Most solar heating system manufacturers provide the pump, the controller, and the panels as a packaged system which can be installed by most plumbing contractors. The cost for these systems are between four to six thousand dollars, with a payback for a family of four around ten years. The solar heaters themselves are extremely durable, and most manufacturers will warranty them for 15 to 20 years. These systems can also be installed as pool heaters.

Solar heating harnesses the power of the sun to provide solar thermal energy for solar hot water, solar space heating, and solar pool heaters. A solar heating system saves energy, reduces utility costs, and produces clean energy.

The efficiency and reliability of solar heating systems have increased dramatically, making them attractive options in the home or business. But there is still room for improvement. The U.S. Department of Energy (DOE) and its partners are working to design even more cost-effective solar heating systems and to improve the durability of materials used in those systems. This research is helping make these systems more accessible to the average consumer and helping individuals reduce their utility bills and the nation reduce its consumption of fossil fuels.
To help more Americans benefit from these systems, the U.S. Energy Policy Act implemented a 30% tax credit for consumers who install solar water heating systems. To be eligible for this tax credit, the systems must be certified by the Department of Energy's non-profit partner, the Solar Rating & Certification Corporation (SRCC). Alternatively, residents of Florida and Hawaii can use their state certification programs. http://www1.eere.energy.gov/solar/solar_heating.html

Photovoltaic power systems (PV) have steadily grown in popularity over the years as the price of the photovoltaic panels significantly decreased since their inception. Unfortunately the economic benefit of installed PV systems is typically non-existent in most states without government or utility grants to help with first time costs. Some grants do exist in Maryland for photovoltaic installation, and that information can be found here: http://www.dsireusa.org/. Even considering a substantial grant for the first time cost, such as $1 per watt installed, the economic payback on a system will be in the neighborhood of fifty years. The other engineering examples given in this essay have paybacks of 5-10 years.

That being said, PV still represents one of the most sustainable engineering technologies available; taking the suns energy and putting it directly to use as electricity. The system is off the grid and has a zero carbon footprint. The reasons for installing the system are clearly not economic, but they are real just the same: to lower CO2 emissions, as a demonstration project, to encourage further development, therefore, further economic justification, or as a way to get “off the grid” in far flung places.
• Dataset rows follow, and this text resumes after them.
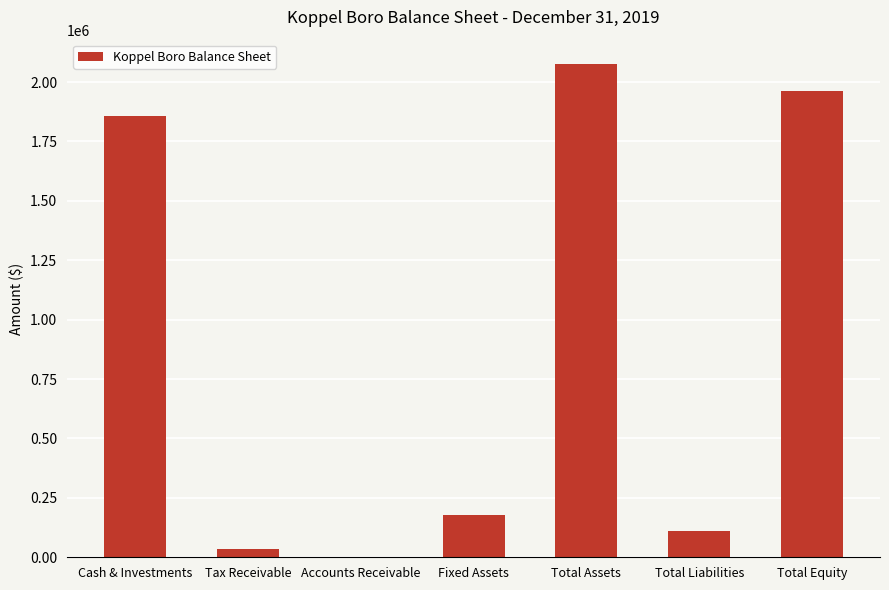

The value at Fixed Assets is 310559. True or false?

False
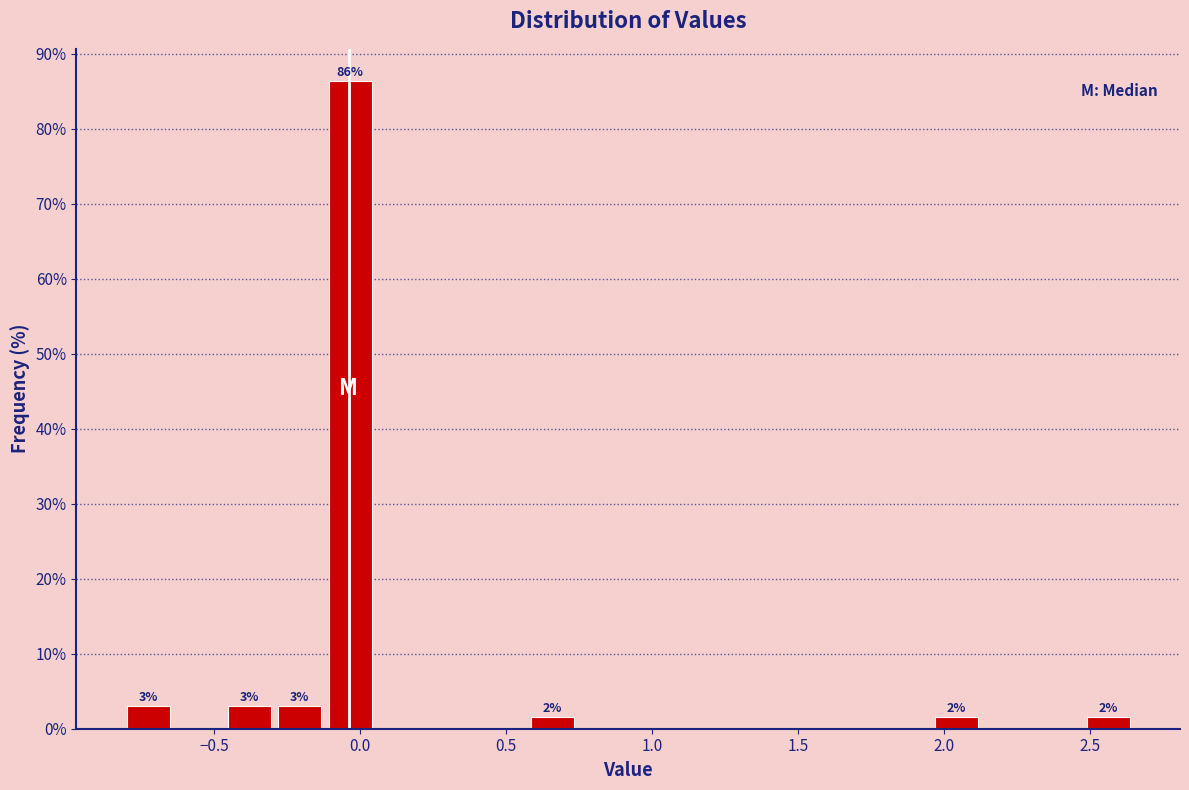

Read against the x-axis, roughly where is the centre of the tallest bar?

-0.05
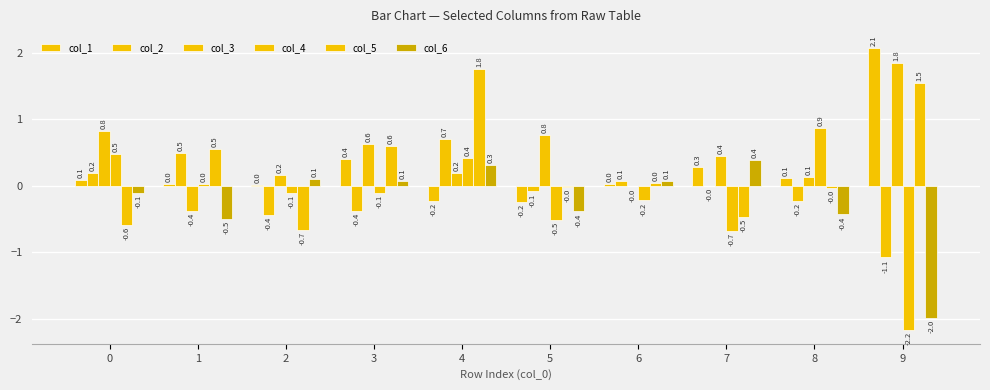

What is the average value of the col_1 series?

0.3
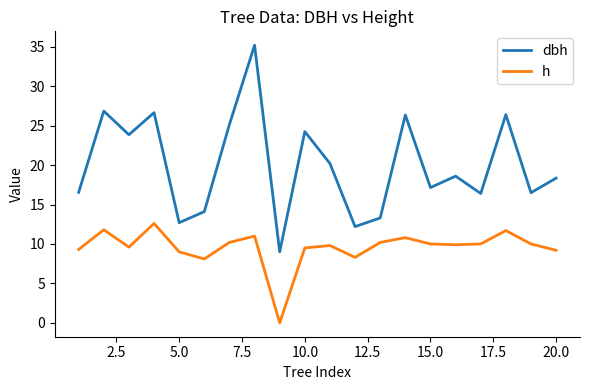

What are all the series names shown in the legend?

dbh, h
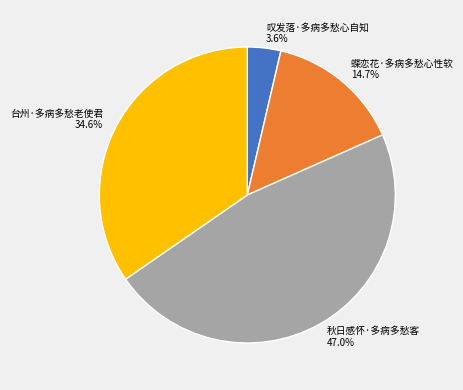

To the nearest percent, what is the combined percentage of 蝶恋花·多病多愁心性软 and 秋日感怀·多病多愁客?

62%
We see more and more photovoltaic installations in the United States despite the high costs (usually $7-$8 per watt installed), even in the dense urban setting of Philadelphia where I do business. The demand remains very real, which is encouraging.

Below is a diagram of how the typical residential photovoltaic system looks:

The solar modules convert the suns energy into DC power. This DC power is run through an inverter to covert it to AC power, the kind used in your home. The inverter feeds a spare breaker in the electrical panel where other connected loads can draw the energy provided from the sun. The panel remains connected to the utility grid through a utility meter the same way as a typical home, which feeds electricity to the panel when the solar modules are not producing enough energy. On days where the solar modules produce more energy than the home is consuming, this electricity is transferred “backwards” through the meter and feeds into the grid. If you were standing in front of a meter as this was happening, you would see the numbers on the meter counting down instead of up, lowering your electric bill by decreasing your KWh used.

As you can see the effects of this installation are very real and easily observed. As the cost of the installation decreases, as is clearly the trend, and the economic benefit becomes more real, we will see a proliferation of these installations not only in higher education and forward thinking private businesses, but on residential rooftops throughout the country.